> _Passage to read_

++++++++

Since this uses a XH model, make sure to update the variable names.

model_XH = NN_Model_XH(HIDDEN_NEURONS_INTS, LEARNING_RATE)
model_XH_history = model_XH.fit(train_features,
                                train_L_onehot,
                                epochs=EPOCHS, batch_size=BATCH_SIZE,
                                validation_data=(val_features, val_L_onehot),
                                verbose=2)

history_df = pd.DataFrame(model_XH_history.history)
history_df.to_csv(history_file, index=False)

combine_loss_acc_plots(model_XH_history,
              plot_loss, plot_acc,
              loss_epoch_shifts=(0, 1),
              show=False,
              acc_epoch_shifts=(0, 1), 
              save_path=plot_file)

model_XH.save(model_file)

# Because of the terseness of Keras API, we create our own definition
# of a model metadata.

# timestamp of the results (at the time of saving)
model_XH_timestamp = time.strftime('%Y-%m-%dT%H:%M:%S%z')

++++++++

> _Entries shown_
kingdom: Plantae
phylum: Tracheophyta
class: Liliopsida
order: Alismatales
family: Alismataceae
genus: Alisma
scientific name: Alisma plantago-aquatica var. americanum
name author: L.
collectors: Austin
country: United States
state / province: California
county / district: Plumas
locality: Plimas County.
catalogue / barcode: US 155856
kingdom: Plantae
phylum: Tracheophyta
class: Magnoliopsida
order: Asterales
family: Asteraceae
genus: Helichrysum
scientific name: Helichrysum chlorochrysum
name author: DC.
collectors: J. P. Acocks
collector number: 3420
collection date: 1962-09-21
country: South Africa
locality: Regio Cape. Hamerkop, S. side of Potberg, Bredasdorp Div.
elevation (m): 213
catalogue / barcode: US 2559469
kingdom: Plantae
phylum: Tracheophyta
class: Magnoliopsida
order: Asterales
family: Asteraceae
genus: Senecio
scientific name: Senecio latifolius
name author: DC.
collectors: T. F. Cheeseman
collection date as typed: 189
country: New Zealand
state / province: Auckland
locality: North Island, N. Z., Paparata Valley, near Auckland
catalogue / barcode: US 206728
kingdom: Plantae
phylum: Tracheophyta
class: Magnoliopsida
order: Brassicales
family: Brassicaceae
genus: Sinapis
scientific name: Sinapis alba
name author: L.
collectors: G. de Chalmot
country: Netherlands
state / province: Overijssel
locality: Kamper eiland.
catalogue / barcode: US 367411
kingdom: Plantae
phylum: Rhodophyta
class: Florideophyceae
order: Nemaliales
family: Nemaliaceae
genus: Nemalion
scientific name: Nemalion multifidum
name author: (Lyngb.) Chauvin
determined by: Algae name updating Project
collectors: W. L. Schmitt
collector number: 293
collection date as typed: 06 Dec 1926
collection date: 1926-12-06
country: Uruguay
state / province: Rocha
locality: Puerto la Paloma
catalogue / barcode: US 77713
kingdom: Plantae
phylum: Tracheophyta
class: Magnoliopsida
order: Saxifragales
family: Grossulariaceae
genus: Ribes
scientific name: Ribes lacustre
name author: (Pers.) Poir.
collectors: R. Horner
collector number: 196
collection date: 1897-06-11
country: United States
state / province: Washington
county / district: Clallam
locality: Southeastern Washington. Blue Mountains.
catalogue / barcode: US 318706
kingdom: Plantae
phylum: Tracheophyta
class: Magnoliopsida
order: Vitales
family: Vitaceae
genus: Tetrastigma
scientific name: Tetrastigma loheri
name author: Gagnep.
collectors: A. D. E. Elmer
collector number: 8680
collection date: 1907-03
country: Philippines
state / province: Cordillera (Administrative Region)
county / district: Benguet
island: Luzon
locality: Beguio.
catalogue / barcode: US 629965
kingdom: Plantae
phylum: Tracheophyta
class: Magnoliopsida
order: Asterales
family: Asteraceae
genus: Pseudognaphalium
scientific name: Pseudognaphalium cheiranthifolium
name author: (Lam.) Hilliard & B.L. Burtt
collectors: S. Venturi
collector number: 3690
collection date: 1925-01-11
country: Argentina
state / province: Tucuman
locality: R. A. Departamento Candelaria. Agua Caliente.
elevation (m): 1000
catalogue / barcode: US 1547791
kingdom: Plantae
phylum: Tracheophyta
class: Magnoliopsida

++++++++

> _Tasks_
**a.** In the code excerpt, what reason do the comments give for creating a custom definition of model metadata?
**b.** Reproduce the code excerpt starting with "history_df.to_csv(history_file, index=False)" and going on through "a model metadata.".

> _Solution set_
**a.** The comments attribute it to the terseness of the Keras API.

**b.**
history_df.to_csv(history_file, index=False)

combine_loss_acc_plots(model_XH_history,
              plot_loss, plot_acc,
              loss_epoch_shifts=(0, 1),
              show=False,
              acc_epoch_shifts=(0, 1), 
              save_path=plot_file)

model_XH.save(model_file)

# Because of the terseness of Keras API, we create our own definition
# of a model metadata.